# [What you will do]
A - In the passage about preparing to leave Stratford, what did the writer's dad ask the writer the other day?
B - Extend the passage about preparing to leave Stratford, picking up right after its final sentence.

# [Passage provided]
——
I can honestly say I thought this day would never come. I am scrambling around Stratford trying to get everything ready. It feels like I’m forgetting something, but I swear I have double checked everything three or four times. I guess it’s just the nerves beginning to set in. First time traveling without my parents for more than a few days-i’m a little nervous (if you can’t already tell).
The news has not really helped my nerves either, but it has made me more and more eager to leave. Words can’t even really explain how I am feeling knowing that it was only a few weeks ago that Alabama was hit by the tornado and now the Mississippi River is rising more than in previous years? My dad asked me the other day if I was scared, and I looked at him and said you know-I’m not really scared dad. The only ones I’m scared for are the people who have to go through something like this for the second time (perhaps scared is not the right word but it’s all I got for right now)
——
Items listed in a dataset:
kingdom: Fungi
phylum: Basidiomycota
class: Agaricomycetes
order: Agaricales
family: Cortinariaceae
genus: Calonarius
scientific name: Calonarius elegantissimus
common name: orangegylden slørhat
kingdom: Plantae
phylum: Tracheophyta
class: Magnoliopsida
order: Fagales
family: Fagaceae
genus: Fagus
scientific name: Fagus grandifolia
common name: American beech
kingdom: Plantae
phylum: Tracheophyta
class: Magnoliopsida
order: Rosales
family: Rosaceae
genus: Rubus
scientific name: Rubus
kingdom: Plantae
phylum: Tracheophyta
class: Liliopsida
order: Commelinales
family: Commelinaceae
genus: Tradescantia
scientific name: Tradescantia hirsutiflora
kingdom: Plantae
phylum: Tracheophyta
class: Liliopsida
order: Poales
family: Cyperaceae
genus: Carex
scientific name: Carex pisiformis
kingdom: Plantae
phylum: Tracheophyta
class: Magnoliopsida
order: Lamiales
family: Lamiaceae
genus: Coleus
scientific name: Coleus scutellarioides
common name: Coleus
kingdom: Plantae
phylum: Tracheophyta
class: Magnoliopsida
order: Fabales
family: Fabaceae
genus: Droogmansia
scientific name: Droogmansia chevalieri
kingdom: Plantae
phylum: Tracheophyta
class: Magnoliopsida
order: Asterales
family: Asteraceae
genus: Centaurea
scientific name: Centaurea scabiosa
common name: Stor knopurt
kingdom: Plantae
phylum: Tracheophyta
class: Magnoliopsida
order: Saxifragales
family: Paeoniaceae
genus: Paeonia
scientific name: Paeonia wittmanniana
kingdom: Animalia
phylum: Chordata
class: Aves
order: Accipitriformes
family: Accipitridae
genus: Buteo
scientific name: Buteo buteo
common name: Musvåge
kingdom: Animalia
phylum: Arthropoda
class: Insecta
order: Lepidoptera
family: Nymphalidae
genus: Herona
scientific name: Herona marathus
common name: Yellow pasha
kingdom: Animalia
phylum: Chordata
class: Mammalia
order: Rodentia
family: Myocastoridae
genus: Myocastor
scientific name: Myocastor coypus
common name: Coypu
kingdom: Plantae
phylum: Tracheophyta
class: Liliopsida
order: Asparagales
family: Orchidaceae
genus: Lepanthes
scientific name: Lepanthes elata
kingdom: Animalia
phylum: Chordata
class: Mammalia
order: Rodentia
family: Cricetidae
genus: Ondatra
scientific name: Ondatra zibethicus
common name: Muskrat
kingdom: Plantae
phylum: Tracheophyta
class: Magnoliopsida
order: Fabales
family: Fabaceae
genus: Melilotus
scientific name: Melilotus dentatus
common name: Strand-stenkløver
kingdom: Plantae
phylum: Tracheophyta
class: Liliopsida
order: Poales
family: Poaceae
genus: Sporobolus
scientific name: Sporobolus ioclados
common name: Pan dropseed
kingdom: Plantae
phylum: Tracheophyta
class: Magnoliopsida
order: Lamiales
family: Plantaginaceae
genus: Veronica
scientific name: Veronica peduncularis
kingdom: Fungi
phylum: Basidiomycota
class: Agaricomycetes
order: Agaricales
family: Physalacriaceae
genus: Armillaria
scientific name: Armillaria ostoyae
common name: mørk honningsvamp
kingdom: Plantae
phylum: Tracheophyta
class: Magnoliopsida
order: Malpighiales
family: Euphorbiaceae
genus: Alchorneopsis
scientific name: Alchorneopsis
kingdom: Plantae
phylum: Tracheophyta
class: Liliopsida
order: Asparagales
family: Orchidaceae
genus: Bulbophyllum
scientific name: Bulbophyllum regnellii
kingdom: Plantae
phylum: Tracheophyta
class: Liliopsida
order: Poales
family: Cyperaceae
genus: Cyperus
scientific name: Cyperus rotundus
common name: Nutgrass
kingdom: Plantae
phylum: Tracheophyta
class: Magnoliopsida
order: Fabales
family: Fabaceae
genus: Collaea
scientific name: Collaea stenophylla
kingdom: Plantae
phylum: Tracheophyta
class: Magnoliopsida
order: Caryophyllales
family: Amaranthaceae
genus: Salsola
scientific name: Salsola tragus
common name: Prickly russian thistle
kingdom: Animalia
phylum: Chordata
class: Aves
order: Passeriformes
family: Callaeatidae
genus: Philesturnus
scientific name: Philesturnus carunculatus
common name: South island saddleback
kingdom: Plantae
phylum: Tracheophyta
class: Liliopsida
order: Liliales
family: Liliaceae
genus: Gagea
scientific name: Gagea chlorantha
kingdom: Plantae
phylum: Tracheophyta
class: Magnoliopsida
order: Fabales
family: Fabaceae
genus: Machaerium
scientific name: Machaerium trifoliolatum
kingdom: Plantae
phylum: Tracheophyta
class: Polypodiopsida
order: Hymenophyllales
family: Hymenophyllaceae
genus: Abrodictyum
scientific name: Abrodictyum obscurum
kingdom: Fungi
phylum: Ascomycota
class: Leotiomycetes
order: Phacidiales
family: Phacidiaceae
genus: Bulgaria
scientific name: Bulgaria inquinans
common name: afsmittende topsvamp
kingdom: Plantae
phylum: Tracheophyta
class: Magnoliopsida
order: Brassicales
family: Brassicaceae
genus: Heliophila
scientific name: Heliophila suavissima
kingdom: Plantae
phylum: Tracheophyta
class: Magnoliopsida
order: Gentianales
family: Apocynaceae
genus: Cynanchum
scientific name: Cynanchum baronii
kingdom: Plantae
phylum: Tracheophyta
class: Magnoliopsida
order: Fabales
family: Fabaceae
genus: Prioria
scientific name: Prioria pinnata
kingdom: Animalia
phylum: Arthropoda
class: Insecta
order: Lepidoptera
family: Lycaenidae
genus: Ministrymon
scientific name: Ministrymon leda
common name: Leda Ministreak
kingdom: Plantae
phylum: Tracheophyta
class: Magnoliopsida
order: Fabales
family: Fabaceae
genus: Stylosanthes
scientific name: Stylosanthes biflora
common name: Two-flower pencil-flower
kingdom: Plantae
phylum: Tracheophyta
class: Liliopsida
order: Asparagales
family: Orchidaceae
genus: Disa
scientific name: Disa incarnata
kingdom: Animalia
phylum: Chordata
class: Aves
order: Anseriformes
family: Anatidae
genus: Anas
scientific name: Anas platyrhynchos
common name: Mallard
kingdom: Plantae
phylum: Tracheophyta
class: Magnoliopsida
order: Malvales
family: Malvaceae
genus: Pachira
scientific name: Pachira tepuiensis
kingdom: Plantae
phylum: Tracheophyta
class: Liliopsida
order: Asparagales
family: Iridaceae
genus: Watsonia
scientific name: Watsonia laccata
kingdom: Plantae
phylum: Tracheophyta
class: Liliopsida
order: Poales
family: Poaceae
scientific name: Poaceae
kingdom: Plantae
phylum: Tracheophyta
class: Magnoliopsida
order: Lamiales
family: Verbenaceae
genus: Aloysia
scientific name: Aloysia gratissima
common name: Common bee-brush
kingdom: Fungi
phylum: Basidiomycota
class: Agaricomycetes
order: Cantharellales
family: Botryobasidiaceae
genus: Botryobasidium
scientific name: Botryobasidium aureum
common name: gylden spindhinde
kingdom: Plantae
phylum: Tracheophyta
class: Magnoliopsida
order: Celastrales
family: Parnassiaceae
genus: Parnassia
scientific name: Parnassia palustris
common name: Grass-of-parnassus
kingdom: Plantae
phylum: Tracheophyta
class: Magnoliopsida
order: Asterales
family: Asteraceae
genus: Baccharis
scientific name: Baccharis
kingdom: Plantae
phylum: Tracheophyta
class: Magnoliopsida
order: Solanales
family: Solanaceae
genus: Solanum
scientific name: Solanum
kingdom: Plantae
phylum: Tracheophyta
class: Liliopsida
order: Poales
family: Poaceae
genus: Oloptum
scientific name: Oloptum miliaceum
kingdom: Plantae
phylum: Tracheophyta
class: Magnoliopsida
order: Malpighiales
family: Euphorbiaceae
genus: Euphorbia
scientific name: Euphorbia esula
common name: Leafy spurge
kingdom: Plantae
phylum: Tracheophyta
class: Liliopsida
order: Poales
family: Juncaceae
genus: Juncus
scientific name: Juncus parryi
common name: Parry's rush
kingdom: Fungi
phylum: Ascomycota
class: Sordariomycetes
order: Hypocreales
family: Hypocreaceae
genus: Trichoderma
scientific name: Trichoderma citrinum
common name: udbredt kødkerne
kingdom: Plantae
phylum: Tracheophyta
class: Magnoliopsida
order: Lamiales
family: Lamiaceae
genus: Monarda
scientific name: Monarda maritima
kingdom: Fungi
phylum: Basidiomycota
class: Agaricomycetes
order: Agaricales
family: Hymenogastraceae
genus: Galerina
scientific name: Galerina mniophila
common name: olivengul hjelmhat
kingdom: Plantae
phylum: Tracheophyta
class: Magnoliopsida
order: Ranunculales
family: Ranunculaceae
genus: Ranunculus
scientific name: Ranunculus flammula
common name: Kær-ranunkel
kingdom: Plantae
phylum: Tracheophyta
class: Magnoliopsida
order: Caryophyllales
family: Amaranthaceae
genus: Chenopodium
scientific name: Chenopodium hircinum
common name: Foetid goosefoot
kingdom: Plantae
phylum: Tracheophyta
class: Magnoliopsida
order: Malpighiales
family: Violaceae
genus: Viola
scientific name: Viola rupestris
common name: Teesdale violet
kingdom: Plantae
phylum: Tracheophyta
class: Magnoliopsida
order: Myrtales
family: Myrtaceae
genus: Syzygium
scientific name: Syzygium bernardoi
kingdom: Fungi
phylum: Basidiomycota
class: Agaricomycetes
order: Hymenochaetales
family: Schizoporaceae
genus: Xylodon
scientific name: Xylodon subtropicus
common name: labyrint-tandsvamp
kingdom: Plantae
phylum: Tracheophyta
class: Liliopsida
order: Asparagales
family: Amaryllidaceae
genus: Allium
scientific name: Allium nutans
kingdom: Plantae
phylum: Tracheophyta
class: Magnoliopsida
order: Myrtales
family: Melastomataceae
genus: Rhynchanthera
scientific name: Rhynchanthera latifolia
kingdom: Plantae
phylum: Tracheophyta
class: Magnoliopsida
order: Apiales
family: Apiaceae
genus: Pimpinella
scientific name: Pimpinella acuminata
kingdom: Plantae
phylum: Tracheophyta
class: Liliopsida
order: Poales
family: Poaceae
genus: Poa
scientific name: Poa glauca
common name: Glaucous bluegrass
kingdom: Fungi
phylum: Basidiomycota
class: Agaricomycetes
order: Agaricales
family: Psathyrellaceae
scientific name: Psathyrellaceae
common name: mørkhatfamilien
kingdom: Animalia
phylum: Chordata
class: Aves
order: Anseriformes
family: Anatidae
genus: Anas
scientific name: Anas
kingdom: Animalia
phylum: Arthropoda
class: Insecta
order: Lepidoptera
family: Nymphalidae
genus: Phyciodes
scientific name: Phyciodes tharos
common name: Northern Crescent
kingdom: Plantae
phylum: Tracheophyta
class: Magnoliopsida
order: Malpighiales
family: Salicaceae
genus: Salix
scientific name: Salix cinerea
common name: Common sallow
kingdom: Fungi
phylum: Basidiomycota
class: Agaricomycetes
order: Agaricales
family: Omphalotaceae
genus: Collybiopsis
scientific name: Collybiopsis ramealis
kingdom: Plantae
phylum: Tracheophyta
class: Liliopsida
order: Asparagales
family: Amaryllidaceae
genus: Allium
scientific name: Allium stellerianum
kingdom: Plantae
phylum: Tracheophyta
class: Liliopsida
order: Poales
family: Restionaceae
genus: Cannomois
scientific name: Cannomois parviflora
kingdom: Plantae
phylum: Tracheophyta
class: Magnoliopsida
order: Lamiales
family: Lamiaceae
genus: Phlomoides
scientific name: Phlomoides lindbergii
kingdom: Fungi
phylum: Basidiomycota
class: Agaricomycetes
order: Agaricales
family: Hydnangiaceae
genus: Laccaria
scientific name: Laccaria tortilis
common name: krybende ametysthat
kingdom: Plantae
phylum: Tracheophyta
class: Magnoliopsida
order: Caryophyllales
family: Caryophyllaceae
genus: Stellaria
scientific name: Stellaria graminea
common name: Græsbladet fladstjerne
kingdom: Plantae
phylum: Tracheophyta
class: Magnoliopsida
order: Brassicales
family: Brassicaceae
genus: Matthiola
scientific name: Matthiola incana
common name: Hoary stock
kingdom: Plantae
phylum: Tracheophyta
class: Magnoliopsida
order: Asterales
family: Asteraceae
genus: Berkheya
——
# [Final answers]
A - He asked whether the writer was scared.

B -
In an email that was sent to us today Pascal pointed out that yet again it would be the areas that are less populated with less wealth that would “experience” the flooding. I experienced the same set of emotions that I did during the discussions we had during class even we were talking about the different types of social injustices these people experienced during the Hurricane and perhaps again?- the injustice is sickening. This political analysis has been covered in some of the news coverage that my mom has shown me over the past couple of days. However, I do find it hard to read for some reason. Once again, some feelings that are hard to explain right now but perhaps I can better answer when I have arrived in Nawlins'(First attempt success or fail?)
The next two nights will be difficult-as I’m just too darn excited until saturday morning when that alarm clock goes off at 8:00am (I hope you are ready Olivia) and it’s airport time. Especially after meeting most of the people that are in section 2. I have an amazingly great feeling about all of us working together, I think it will truly be a one of kind experience. I cannot wait to let myself go, dive in head first to whatever i’m asked to do and just go for it! I guess all that’s left to say is..
Good-bye Canada see you in 3 weeks. And hello Nawlins’ ya’ll better be ready..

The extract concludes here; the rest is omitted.